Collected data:
▼

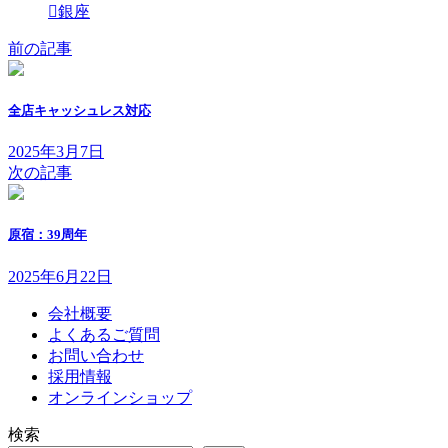
銀座
前の記事
全店キャッシュレス対応
2025年3月7日
次の記事
原宿：39周年
2025年6月22日
会社概要
よくあるご質問
お問い合わせ
採用情報
オンラインショップ
検索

▲

## Exercise directions:
Above are the records; reproduce them exactly and leave out the pictures.

## Task answer:
銀座
前の記事
全店キャッシュレス対応
2025年3月7日
次の記事
原宿：39周年
2025年6月22日
会社概要
よくあるご質問
お問い合わせ
採用情報
オンラインショップ
検索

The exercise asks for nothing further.